Vor Gelenkersatz-Operationen stelle sich zudem häufig die Frage, ob man ein Gelenk nach dem anderen oder besser beide Gelenke gleichzeitig operieren lassen soll. Denn gerade bei Arthrose seien bei den Patienten häufig Knie- oder Hüftgelenke auf beiden Seiten von der Erkrankung betroffen, sagte Professor Dr. Robert Hube von der Orthopädischen Chirurgie München (OCM) und angehender Präsident der AE.
»In einer Operation beide Gelenke zu behandeln, hat viele Vorteile: Man hat nur eine Operation, eine Narkose, einen Krankenhausaufenthalt und eine Rehabilitation.« Man spare quasi drei Monate Lebenszeit, zudem seien die Kosten für das Gesundheitssystem und die Arbeitsausfallzeiten geringer als bei zwei Eingriffen.
Lange wurde dies in Deutschland nicht wahrgenommen, weil die Rückerstattung für die Krankenhäuser deutlich geringer war als bei zwei Operationen zu unterschiedlichen Zeitpunkten, sagte der Mediziner. Inzwischen sei aber eine Anpassung erfolgt.
Zu vertreten sei eine bilaterale Versorgung nur, wenn sich die Komplikationsrate dadurch nicht erhöhe, machte Hube deutlich. Dies könne durch ein erfahrenes, hoch spezialisiertes interdisziplinäres Operationsteam, ein geeignetes perioperatives Management und eine gute Patientenselektion realisiert werden.
Die bilaterale Versorgung sei für Patienten unter 75 Jahren und ohne gravierende Komorbiditäten geeignet. Neben schwerer Adipositas nannte Hube hier schwere Herz-, Nieren- und Lebererkrankungen, die die Komplikationsrate erhöhen könnten. In mehreren Studien konnte das Team um Hube zeigen, dass unter den genannten Bedingungen die Komplikationsrate bei ein- und bei beidseitiger Versorgung vergleichbar ausfiel.

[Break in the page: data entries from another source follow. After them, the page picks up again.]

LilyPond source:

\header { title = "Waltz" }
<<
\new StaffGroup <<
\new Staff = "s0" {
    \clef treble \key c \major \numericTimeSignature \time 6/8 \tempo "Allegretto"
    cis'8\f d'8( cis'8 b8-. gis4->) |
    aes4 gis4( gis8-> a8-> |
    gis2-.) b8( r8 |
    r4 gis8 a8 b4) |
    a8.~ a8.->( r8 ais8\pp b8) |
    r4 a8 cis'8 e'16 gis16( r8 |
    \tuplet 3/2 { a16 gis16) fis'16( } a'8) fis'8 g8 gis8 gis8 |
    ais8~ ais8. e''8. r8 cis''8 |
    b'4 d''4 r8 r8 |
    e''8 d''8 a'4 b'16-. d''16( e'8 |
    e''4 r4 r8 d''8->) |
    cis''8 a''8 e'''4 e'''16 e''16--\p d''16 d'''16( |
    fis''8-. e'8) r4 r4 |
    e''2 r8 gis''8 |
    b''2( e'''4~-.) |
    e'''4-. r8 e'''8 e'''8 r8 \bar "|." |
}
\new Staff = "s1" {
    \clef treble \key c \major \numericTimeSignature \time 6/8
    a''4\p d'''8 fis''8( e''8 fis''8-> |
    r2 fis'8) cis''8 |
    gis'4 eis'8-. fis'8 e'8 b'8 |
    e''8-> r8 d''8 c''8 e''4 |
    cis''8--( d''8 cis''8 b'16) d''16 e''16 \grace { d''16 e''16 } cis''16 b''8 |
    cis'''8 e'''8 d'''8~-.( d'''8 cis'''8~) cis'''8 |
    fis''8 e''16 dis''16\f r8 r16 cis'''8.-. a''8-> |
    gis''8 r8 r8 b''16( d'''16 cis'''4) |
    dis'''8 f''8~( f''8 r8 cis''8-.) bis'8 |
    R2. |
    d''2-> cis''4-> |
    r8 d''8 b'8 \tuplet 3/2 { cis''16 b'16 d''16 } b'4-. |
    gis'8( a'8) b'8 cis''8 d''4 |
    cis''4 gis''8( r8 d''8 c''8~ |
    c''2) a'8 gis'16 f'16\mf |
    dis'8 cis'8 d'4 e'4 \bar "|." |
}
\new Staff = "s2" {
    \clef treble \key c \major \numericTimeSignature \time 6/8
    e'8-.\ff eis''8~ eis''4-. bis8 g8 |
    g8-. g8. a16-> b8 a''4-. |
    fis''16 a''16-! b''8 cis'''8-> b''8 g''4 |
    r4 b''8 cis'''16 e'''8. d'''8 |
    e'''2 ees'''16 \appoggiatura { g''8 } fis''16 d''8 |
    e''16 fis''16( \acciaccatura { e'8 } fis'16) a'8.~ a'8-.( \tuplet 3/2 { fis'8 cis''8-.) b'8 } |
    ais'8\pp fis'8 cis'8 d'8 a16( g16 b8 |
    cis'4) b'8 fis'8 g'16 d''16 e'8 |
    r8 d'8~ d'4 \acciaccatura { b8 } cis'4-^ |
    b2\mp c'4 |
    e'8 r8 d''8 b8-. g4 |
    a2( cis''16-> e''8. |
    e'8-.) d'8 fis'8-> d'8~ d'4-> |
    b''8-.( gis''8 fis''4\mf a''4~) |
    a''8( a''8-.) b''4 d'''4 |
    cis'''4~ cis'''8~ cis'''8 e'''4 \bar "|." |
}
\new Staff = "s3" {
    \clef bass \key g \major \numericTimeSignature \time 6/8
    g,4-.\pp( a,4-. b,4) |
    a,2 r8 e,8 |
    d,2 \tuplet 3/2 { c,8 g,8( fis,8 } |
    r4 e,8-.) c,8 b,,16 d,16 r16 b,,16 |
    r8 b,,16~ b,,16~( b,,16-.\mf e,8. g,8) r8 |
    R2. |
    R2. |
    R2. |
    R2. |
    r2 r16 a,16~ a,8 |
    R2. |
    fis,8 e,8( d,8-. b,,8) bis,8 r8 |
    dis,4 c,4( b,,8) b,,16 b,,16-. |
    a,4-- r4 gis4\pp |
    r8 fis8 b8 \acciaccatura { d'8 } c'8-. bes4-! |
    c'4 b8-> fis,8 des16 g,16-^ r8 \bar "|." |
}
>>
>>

Motorische Schwierigkeiten nach der beidseitigen Versorgung fielen dabei nicht größer aus als nach der einseitigen, sagte Hube. »Nach zwei Tagen nivelliert sich das erstaunlicherweise vollständig.« In eigenen Studien habe man kaum Unterschiede in der Funktionalität gesehen zwischen Patienten die ein beziehungsweise zwei Gelenke ersetzt bekommen hatten.